Kevin Kamps, Beyond Nuclear's watchdog on radioactive waste and nuclear power subsidies, issued a press statement in response to U.S. Department of Energy Secretary Steven Chu's proposal to more than double the federal nuclear loan guarantee program from $20.5 billion to $54.5 billion, as well as his announcement on the membership of his long-awaited "blue ribbon commission" on high-level radioactive waste management. Barack Obama's Presidential Memorandum about the radioactive waste panel has a very telling title: "Blue Ribbon Commission on America's Nuclear Future". As reflected in the introductory language, it seems the Obama administration sees the unsolved, nearly 70-year-old (1942-2010) radioactive waste dilemma not as a mounting threat to public safety, health, and the environment, but more as a pesky public relations impediment impediment to the industry's coveted, will-o-the-wisp "nuclear renaissance." President Obama writes: "Expanding our Nation's capacity to generate clean nuclear energy is crucial to our ability to combat climate change, enhance energy security, and increase economic prosperity.

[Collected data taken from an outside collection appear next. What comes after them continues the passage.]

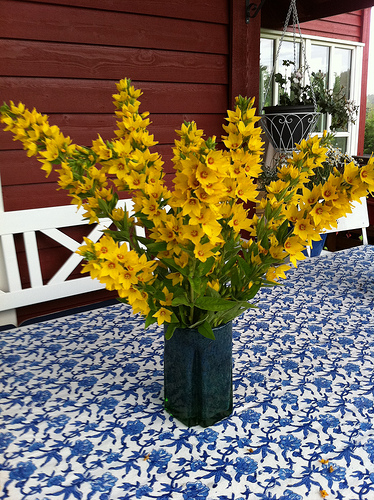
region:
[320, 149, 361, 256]
flower in a vase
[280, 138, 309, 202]
flower in a vase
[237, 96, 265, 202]
flower in a vase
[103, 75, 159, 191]
flower in a vase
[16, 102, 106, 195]
flower in a vase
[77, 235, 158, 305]
flower in a vase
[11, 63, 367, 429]
flowers on a table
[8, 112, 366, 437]
vase with flowers in it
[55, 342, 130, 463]
table cloth on a table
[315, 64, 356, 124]
plant in a pot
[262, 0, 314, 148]
chains on white basket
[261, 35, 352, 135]
four tall window panes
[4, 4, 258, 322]
red wall of building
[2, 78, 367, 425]
yellow flowers in vase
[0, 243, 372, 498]
blue and white table cloth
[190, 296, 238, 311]
green leaf of flowers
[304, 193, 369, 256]
back of white chair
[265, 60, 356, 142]
flowers in suspended pot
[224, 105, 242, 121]
yellow petals of flower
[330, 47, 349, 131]
reflection on window pane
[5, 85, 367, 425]
a flower on a table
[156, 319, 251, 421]
a black vase on a table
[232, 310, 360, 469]
a blue and white table cloth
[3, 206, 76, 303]
a white fence on the wall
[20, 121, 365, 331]
flowers in a vase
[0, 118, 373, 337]
yellow flowers in a vase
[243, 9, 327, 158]
a hanging planter from roof edge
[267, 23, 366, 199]
a window behind the planter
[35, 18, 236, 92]
red wooden siding on the house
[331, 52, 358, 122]
glass panel in the window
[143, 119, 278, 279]
flowers in the vase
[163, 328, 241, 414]
pot with flowers in it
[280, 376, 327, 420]
blue and white ground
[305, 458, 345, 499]
yellow flowers on the ground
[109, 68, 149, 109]
top of the flower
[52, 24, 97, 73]
red wall on the building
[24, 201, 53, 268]
red and white building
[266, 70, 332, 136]
pot with flowers in it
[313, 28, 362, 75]
window on the building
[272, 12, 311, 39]
ropes holding up the pot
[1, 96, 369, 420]
A vase of yellow flowers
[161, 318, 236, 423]
A blue ceramic vase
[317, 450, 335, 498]
Small flower petals on the table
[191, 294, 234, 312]
A healthy green leaf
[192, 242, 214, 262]
A yellow flower bud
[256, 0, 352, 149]
A hanging potted plant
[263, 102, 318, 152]
A black plant pot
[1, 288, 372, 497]
A blue and white designed table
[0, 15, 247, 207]
A red wooden wall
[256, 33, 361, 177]
A closed glass window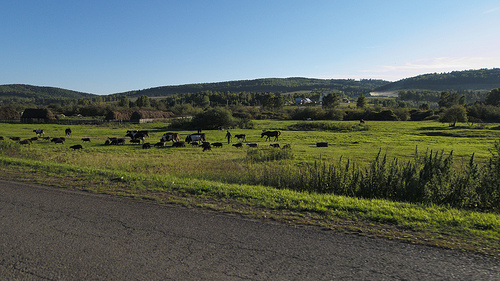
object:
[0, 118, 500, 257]
grass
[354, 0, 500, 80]
clouds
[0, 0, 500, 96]
sky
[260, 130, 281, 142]
horse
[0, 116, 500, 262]
pasture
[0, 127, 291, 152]
livestock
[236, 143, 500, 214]
weeds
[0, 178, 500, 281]
road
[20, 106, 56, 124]
building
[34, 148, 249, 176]
patch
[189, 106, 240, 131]
tree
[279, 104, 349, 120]
bushes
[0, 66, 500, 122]
trees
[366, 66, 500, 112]
hillside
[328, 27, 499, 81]
haze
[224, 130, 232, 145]
man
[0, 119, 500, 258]
field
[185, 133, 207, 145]
cow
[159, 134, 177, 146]
cow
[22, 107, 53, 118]
roof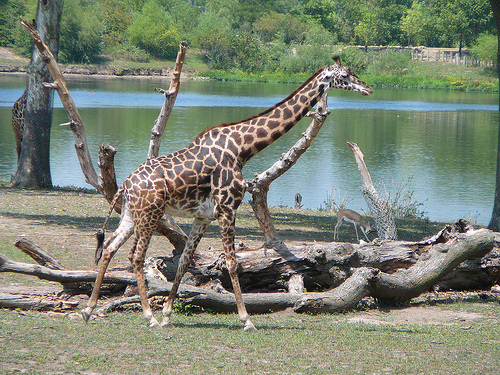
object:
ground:
[3, 202, 72, 230]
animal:
[10, 18, 378, 334]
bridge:
[410, 49, 491, 68]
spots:
[222, 135, 242, 158]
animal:
[333, 209, 378, 244]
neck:
[230, 82, 340, 160]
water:
[274, 90, 496, 222]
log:
[0, 216, 499, 313]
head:
[328, 54, 373, 96]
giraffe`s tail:
[93, 185, 123, 264]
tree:
[202, 29, 285, 86]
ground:
[307, 320, 484, 374]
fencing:
[364, 169, 429, 218]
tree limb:
[344, 139, 397, 239]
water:
[418, 94, 500, 187]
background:
[0, 0, 497, 227]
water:
[90, 84, 336, 141]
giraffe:
[11, 19, 37, 161]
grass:
[7, 316, 25, 373]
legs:
[80, 191, 135, 323]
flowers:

My Administration is undertaking substantial steps to expand the safe, secure, and responsible use of nuclear energy. These efforts are critical to accomplishing many of my Administration's most significant goals." In terms of dirty, dangerous, and expensive nuclear power and radioactive waste, this is not change we can believe in. Regarding expanding nuclear loan guarantees, the National Taxpayers Union has blogged that this could easily turn into a ten billion dollar boondoggle. Consumer advocate and Green Party/independent presidential candidate Ralph Nader, along with a coalition of national environmental groups including Beyond Nuclear, have written Energy Secretary Chu requesting a meeting to discuss energy policy in response to these developments of the past few days.